The Hidden Tax on Attention: Why Smart CEOs Count Every Meeting Twice
Meetings cost far more than their duration due to context-switching overhead—a financial burden most companies fail to measure.
Shopify reframed meeting elimination not as a wellness perk but as capital recovery, calculating the true cognitive cost of interruptions. The fully-loaded wage expense of attendees, combined with the context-switching tax upon entry and exit, means a one-hour meeting with ten engineers often exceeds ten hours of real productivity loss. Finance teams can model this explicitly, treating calendar audits like infrastructure cost reviews and cancellation as direct margin recovery.

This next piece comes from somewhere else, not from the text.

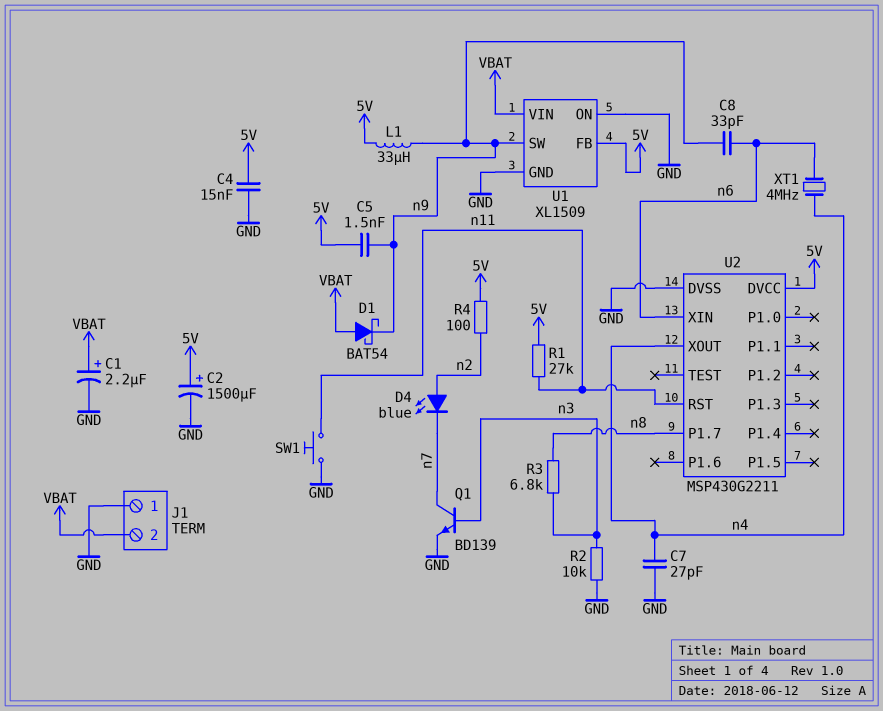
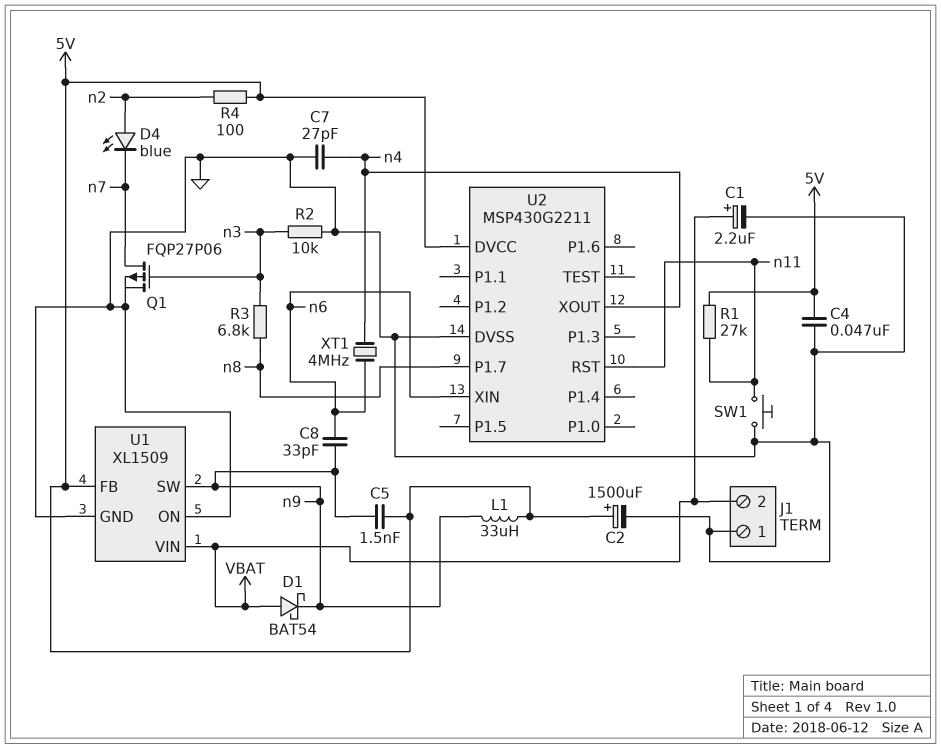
C4: 15nF (5V, GND) -> 47nF (5V, GND)
Q1: NPN BD139 (B n3, C n7, E GND) -> PMOS FQP27P06 (G n3, D n7, S GND)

In January 2023, Shopify deleted 322,000 recurring meetings from its corporate calendars and imposed a two-week ban on resurrecting them. The internal announcement framed the purge as an operational reset, not a wellness initiative. That distinction matters. The prevailing narrative treats calendar reduction as an employee benefit—a concession to burnout, a nod toward work-life balance. Shopify treated it as capital recovery. When you eliminate a recurring meeting, you reclaim depreciated cognitive assets rather than purchasing goodwill. The true cost of a one-hour meeting with ten engineers exceeds ten hours. Each attendee pays a context-switching tax upon entry and exit: time spent unloading current state, loading meeting context, then reloading the original task. For deep-work roles, this tax often exceeds the meeting duration itself. Finance teams can model this explicitly. Take the fully-loaded hourly rate of each participant, annualize the frequency, and apply a conservative switching multiplier. A weekly standup consuming six senior engineers can easily represent six figures in annualized cognitive expenditure. Shopify applied the same rigor to calendar audits that most firms reserve for infrastructure costs. They identified an asset—uninterrupted engineering time—systematically allocated to coordination rituals with negative ROI. Calculate the fully-loaded wage cost of your recurring meetings, then treat cancellation as a direct margin recovery tactic. The silence you buy costs less than the interruption you subsidize.